A possibilidade de nomear a sala de reuniões do colégio de líderes como “Sala Miguel Arraes” acirrou os ânimos da sessão da Câmara na segunda-feira, 16. Os deputados oposicionistas Marcel Van Hattem (Novo -RS), Bibo Nunes (PL-RS) e Caroline De Toni (PL-SC) se manifestaram contrários à iniciativa. O projeto é de autoria de Maria Arraes (Solidariedade-PE), neta do ex-governador e ex-deputado pernambucano. Apesar da resistência, o plenário aprovou o requerimento de urgência.
Depois da votação, a deputada discursou em defesa do avô, um dos nomes mais proeminentes no combate à ditadura. Nunes rebateu com veemência: “Não podemos fazer apologia ao comunismo. Não podemos permitir uma sala, ainda mais de líderes, com o nome de um comunista”. Na verdade, em sua trajetória política, Miguel Arraes foi filiado ao PST, PMDB e PSB, nenhuma sigla comunista.
Em conversa com o PlatôBr, a deputada disse que se surpreendeu com a reação à proposta. “Eu não esperava porque é uma prática comum aqui da Câmara, de prestar homenagens a figuras que a representaram.
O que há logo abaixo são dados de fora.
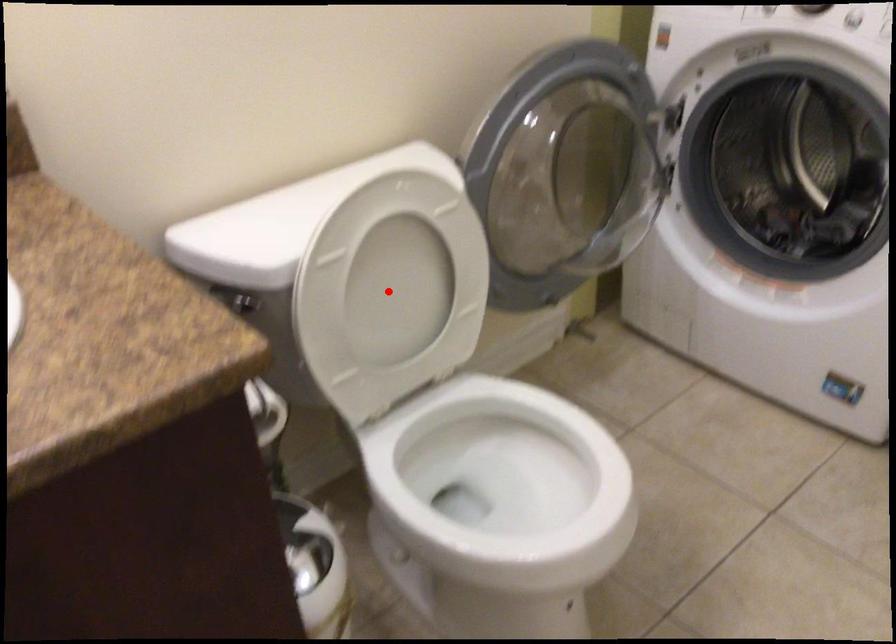
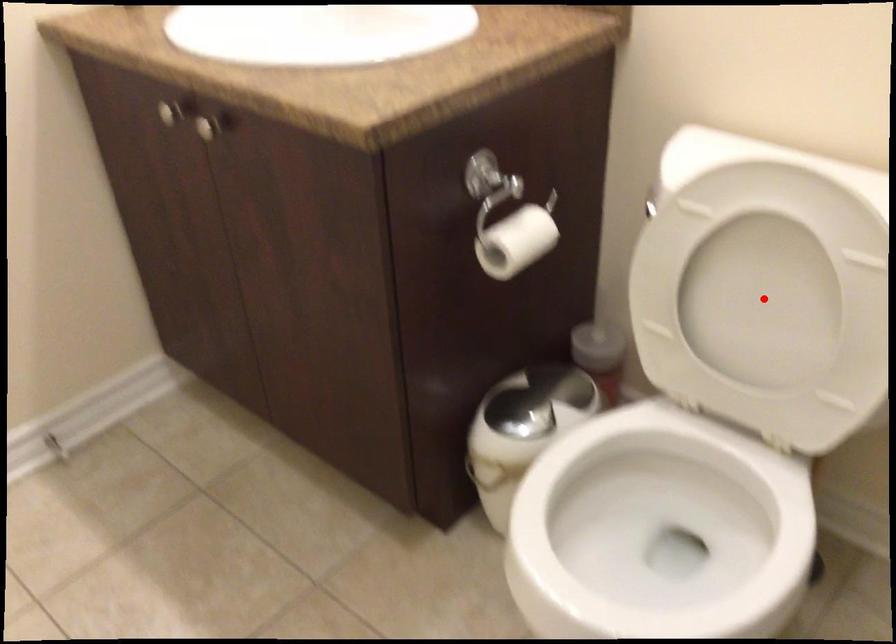
I am providing you with two images of the same scene from different viewpoints. A red point is marked on the first image and another point is marked on the second image. Do the highlighted points in image1 and image2 indicate the same real-world spot?

Yes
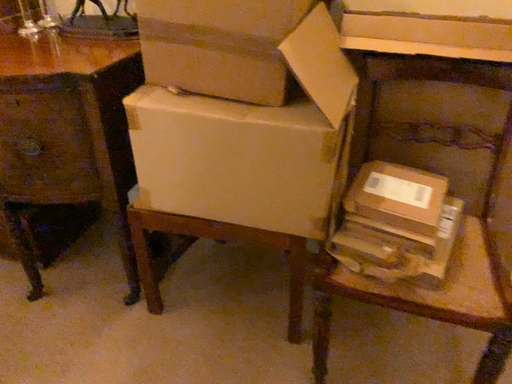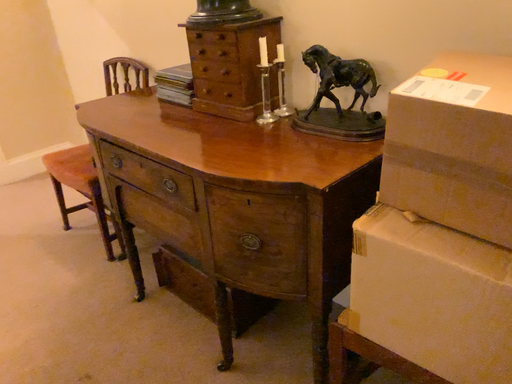
Question: How did the camera likely rotate when shooting the video?

Choices:
 (A) rotated downward
 (B) rotated upward

Answer: (B)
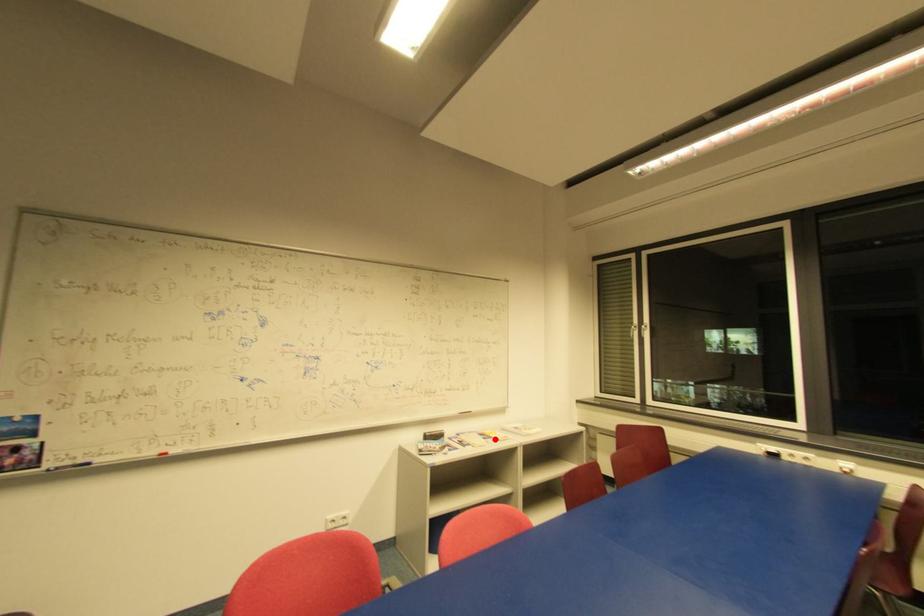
Então, conhecendo a história do meu avô Miguel Arraes, e sabendo tudo que ele representa, não só para Pernambuco, mas para o Brasil, eu imaginava que a posição política dele não fosse causar tanta estranheza e até uma certa resistência da extrema direita quanto à aprovação desse projeto”.
Mesmo assim, a parlamentar não enxerga tanta dificuldade na aprovação da proposta, pois há diálogo com siglas de centro, centro-esquerda e centro-direita, além da esquerda. “Quem a gente tem, no meu mapa, contra projeto é apenas o PL e o Novo”, afirmou.
Van Hattem questionou a necessidade da urgência. “Entendemos que essa matéria não deveria ser pautada em requerimento de urgência, mas tramitar regularmente nas comissões”, disse. Maria explica que a pressa é pela intenção de homenagear o avô na data que marcará 20 anos de sua morte, dia 13 de agosto. “A minha ideia, mas também conversando com o presidente (da Câmara) Hugo Motta, e com os outros líderes que já apoiam a ideia, era fazer uma grande homenagem. Por isso que foi necessário fazer esse requerimento de urgência para ajudar o processo”.
Esse episódio lembra outro caso de intolerância no Congresso a vítimas da ditadura. Em 2014, o então deputado Jair Bolsonaro simulou uma cusparada no busto do ex-deputado Rubens Paiva, morto e desaparecido pela repressão do regime militar, que naquele momento era inaugurado em um espaço da Câmara, com a presença da família da vítima. A história de Paiva inspirou o filme “Ainda estou aqui”, vencedor do Oscar de melhor filme estrangeiro em 2025.
Quem foi Miguel Arraes
Arraes foi um advogado, economista e político brasileiro. De Pernambuco, foi governador por três mandatos, além de ter sido deputado federal três vezes e estadual duas. Foi também prefeito da capital Recife. No dia 1º de abril de 1964, Arraes foi deposto pelo golpe que instituiu a ditadura militar no Brasil. Depois de ficar preso em quartéis do Recife, foi levado para a Ilha de Fernando de Noronha. Depois foi para o exílio, na Argélia. Em 1990 fundou o Partido Socialista Brasileiro (PSB). Morreu aos 88 anos, em 13 de agosto de 2005.